Faraday laws of electrolysis
Faraday’s laws helps to calculate the amount of products deposited or liberated at the respective electrodes during electrolysis. Charge carried by 1 mole of electrons is known as Faraday constant (F). Charge on one electron is 1.6 x 10-19 C. Therefore, Charge carried by 1 mole of electrons: C = 96,487 C. Therefore, 1F is approximately 96,500C
Faraday’s 1st law of electrolysis:
Amount of substance deposited or liberated at respective electrodes is directly proportional to the amount of charge passed through the electrolyte.
$$w\propto Q$$
$$w = Z \times Q \quad \text{Where} \quad Q = I \times t$$
Where, Z = Electrochemical equivalent which is the amount of substance deposited or liberated at respective electrodes when 1 coulomb (1 ampere per second) charge passed through the solution.

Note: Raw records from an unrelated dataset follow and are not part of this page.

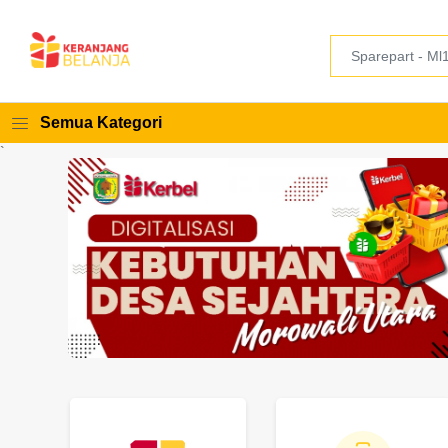
Semua Kategori
`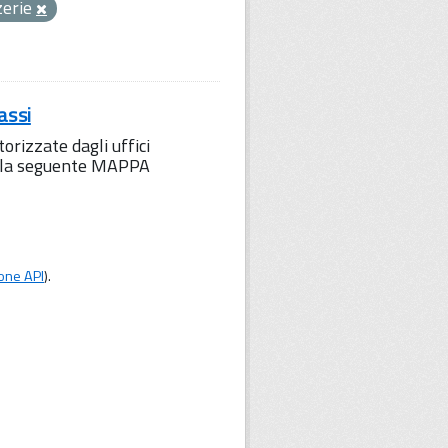
zerie
assi
orizzate dagli uffici
to la seguente MAPPA
one API
).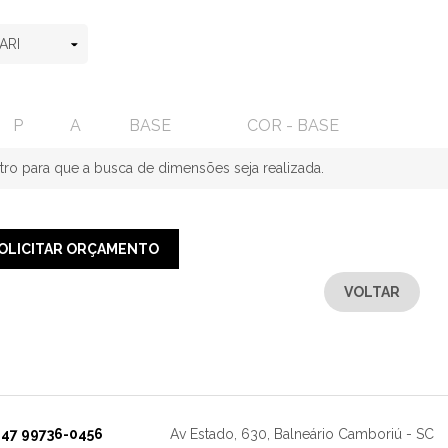
P
A
BASE
COR - BASE
ltro para que a busca de dimensões seja realizada.
OLICITAR ORÇAMENTO
VOLTAR
47 99736-0456
Av Estado, 630, Balneário Camboriú - SC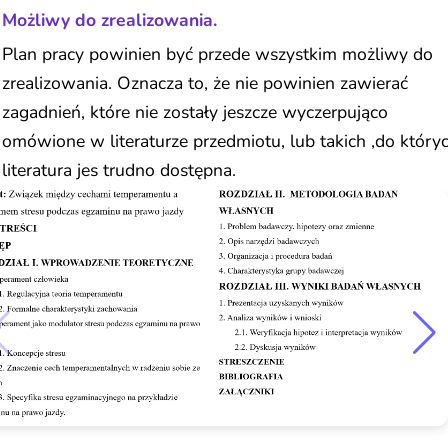
Możliwy do zrealizowania.
Plan pracy powinien być przede wszystkim możliwy do
zrealizowania. Oznacza to, że nie powinien zawierać
zagadnień, które nie zostały jeszcze wyczerpująco
omówione w literaturze przedmiotu, lub takich ,do który
literatura jes trudno dostępna.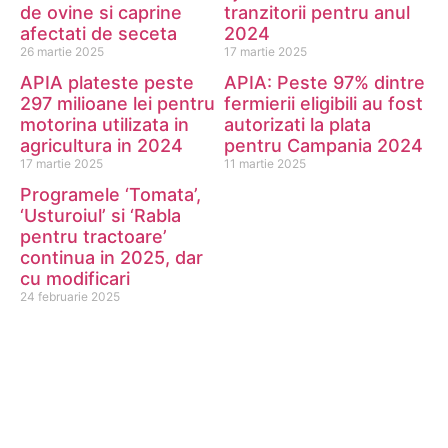
de ovine si caprine
tranzitorii pentru anul
afectati de seceta
2024
26 martie 2025
17 martie 2025
APIA plateste peste
APIA: Peste 97% dintre
297 milioane lei pentru
fermierii eligibili au fost
motorina utilizata in
autorizati la plata
agricultura in 2024
pentru Campania 2024
17 martie 2025
11 martie 2025
Programele ‘Tomata’,
‘Usturoiul’ si ‘Rabla
pentru tractoare’
continua in 2025, dar
cu modificari
24 februarie 2025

If Q = 96,500C, then amount of substance deposited is equal to the equivalent mass(E) of the substance.
$$E = \frac{\text{Atomic mass}}{\text{Charge}}$$
Let Mn+ is deposited at the cathode by taking ‘n’ moles of electrons (i.e., nF Faraday charge = n x 96,500C )
$$M^{n+} + ne^- \rightarrow M(s)$$
n x 96,500C of charge deposits 1 mole of M (Let atomic mass of M is m g/mol, 1 mole of M = m g). Now we will calculate the amount of M deposited when Q(I x t) Coulomb charge passed through electrolyte.
$$n\times 96500 C ……………….m g$$
$$Q \quad \text{coulomb}………………. ?$$
Therefore, Mass of M deposited when Q coulomb charge passed through electrolyte
$$ = \frac{Q\times m}{n\times 96500}$$
$$\text{In the above equation} \quad \frac{m}{n} = \frac{\text{Atomic mass}}{\text{Charge}} = \text{Equivalent mass} (E) \quad \text{and} \quad Q = I \times t$$
$$\text{Therefore,} W = \frac{E \times I \times t}{96500}$$